Dataset entries
────

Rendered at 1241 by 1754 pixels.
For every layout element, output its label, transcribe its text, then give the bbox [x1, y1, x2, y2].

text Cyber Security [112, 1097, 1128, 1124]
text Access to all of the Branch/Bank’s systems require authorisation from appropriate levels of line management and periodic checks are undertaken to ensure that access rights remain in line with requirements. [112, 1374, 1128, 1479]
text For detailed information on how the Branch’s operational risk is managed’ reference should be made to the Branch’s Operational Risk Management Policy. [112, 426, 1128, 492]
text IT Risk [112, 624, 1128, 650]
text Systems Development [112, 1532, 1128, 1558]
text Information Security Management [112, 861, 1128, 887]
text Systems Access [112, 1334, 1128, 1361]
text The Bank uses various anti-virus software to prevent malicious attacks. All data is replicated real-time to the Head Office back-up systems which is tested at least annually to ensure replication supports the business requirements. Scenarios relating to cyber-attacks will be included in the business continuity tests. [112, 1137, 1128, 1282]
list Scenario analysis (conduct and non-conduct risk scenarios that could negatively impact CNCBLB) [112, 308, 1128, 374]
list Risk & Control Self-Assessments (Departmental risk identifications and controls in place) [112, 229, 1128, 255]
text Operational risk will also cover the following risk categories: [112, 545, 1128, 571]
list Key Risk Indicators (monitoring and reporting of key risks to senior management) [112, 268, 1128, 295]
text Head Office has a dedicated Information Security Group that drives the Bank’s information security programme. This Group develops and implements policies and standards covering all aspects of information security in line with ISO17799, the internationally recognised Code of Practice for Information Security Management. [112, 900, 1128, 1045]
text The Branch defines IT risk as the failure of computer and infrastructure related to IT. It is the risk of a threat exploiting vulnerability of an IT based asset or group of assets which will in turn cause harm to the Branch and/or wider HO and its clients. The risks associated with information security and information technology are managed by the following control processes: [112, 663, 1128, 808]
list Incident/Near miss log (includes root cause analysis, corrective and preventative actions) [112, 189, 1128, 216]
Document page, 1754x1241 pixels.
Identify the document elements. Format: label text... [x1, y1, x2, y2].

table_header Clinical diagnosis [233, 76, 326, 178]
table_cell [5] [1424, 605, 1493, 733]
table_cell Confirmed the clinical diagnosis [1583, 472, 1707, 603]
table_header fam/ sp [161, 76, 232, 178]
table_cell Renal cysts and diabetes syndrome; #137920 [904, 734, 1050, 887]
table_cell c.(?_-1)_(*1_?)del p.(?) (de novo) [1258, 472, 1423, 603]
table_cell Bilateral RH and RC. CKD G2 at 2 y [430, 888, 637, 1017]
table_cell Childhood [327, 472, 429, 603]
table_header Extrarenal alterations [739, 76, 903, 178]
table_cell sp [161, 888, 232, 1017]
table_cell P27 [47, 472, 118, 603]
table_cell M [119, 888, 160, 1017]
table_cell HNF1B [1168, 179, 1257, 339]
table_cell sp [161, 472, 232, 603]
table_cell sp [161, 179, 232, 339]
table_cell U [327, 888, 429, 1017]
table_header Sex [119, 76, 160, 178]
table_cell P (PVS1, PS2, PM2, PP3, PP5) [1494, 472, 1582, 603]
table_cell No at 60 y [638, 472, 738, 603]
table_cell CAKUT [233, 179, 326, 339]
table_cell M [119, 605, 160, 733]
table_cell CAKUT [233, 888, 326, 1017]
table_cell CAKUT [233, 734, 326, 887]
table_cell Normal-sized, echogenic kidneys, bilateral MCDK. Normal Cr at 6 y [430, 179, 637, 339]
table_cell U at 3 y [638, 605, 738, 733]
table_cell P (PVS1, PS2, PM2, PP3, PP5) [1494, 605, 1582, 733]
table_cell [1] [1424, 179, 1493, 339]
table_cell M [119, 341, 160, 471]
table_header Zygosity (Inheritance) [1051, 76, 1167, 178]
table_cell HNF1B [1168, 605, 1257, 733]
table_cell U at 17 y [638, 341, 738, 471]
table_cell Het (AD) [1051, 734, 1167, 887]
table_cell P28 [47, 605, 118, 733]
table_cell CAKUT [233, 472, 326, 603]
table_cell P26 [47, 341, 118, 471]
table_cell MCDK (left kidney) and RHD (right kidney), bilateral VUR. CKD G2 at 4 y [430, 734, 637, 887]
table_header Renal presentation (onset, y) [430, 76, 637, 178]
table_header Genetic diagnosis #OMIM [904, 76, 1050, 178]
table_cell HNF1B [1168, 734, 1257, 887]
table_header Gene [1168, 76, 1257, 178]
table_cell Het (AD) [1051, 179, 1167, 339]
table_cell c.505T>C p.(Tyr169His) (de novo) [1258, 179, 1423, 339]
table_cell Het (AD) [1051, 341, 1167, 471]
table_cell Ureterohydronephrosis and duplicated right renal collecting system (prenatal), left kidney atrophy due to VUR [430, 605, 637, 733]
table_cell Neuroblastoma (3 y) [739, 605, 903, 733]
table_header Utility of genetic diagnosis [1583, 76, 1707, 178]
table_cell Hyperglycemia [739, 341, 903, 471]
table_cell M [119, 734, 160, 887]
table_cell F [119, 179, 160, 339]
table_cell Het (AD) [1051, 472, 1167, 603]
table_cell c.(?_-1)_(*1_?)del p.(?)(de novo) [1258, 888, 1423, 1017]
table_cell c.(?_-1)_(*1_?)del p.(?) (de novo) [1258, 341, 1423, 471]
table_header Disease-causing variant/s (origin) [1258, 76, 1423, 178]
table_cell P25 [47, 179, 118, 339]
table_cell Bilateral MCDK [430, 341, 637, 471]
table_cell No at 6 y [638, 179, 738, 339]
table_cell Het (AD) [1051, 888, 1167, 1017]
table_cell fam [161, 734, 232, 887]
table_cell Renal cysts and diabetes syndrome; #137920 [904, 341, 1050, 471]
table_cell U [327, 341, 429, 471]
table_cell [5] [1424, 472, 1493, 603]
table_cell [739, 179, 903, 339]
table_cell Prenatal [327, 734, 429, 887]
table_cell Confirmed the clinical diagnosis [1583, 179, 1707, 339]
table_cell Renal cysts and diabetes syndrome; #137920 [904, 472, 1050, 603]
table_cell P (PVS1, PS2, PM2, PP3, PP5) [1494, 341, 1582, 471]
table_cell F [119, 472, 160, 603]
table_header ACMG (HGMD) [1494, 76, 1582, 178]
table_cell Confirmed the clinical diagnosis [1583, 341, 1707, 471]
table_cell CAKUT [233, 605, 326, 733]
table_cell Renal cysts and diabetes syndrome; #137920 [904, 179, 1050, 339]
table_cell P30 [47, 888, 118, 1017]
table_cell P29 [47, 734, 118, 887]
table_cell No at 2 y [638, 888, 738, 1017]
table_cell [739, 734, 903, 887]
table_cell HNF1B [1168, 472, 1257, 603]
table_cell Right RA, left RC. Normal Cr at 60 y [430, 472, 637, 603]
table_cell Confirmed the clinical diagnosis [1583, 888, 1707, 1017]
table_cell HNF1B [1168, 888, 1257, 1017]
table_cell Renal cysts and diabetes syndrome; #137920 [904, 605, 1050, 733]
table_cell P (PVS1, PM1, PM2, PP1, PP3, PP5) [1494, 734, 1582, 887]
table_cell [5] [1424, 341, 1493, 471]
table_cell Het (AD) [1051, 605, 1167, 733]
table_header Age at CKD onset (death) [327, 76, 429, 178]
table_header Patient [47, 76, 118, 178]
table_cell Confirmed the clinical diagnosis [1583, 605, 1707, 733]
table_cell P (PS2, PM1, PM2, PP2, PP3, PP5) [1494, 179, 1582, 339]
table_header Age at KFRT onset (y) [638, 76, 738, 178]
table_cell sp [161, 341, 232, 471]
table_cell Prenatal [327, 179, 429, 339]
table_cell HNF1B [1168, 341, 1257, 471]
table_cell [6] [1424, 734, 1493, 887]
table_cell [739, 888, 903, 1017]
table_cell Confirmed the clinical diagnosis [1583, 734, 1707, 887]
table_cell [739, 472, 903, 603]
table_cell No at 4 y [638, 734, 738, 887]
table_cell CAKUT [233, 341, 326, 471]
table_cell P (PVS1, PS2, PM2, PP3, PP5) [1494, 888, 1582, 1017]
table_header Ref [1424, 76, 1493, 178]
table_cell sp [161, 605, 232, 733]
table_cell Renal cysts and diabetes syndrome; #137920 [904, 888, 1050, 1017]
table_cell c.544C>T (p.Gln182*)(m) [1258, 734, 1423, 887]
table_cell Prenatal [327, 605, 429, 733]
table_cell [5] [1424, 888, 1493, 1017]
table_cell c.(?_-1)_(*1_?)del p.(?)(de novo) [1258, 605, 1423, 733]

────

What is needed
Which lines above include the word "Operational"? Show each one.

Solution to this task
text For detailed information on how the Branch’s operational risk is managed’ reference should be made to the Branch’s Operational Risk Management Policy. [112, 426, 1128, 492]
text Operational risk will also cover the following risk categories: [112, 545, 1128, 571]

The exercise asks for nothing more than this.